*WHAT YOU NEED TO DO:*
Begin with the line containing "pyautogui.click(379, 250)" and copy every line after it to the end of the entries, exactly, leaving out the lines before it.

(Dataset entries)
>>>>
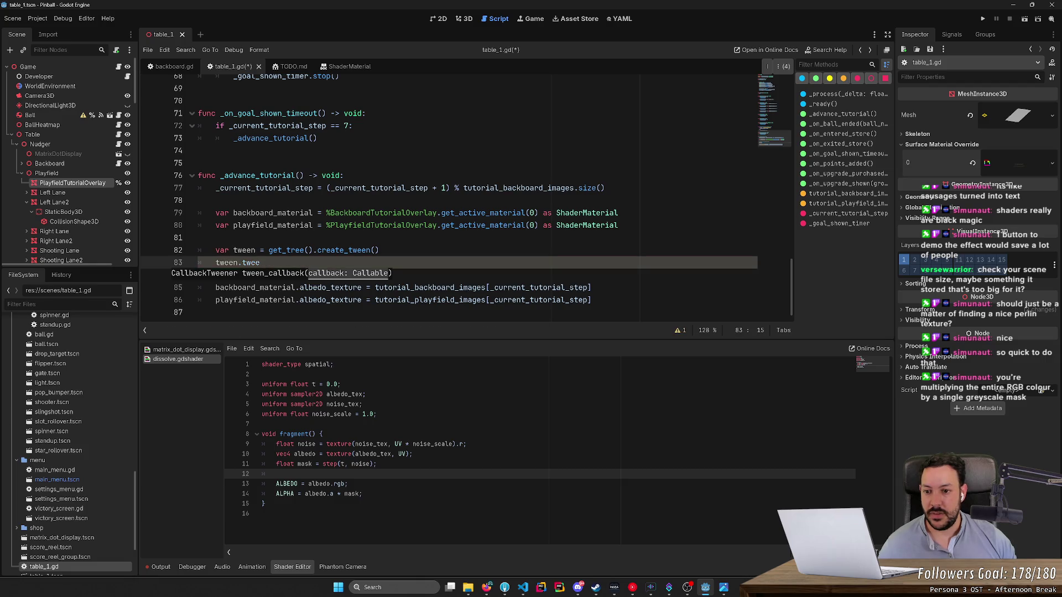
# Step: Add a new line above the tween line holding playfield_material, copied from line 80
pyautogui.doubleClick(255, 213)
pyautogui.press('ctrl+c')
pyautogui.click(379, 250)
pyautogui.press('Return')
pyautogui.press('ctrl+v')
pyautogui.press('ctrl+z')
<<<<
*SOLUTION:*
pyautogui.click(379, 250)
pyautogui.press('Return')
pyautogui.press('ctrl+v')
pyautogui.press('ctrl+z')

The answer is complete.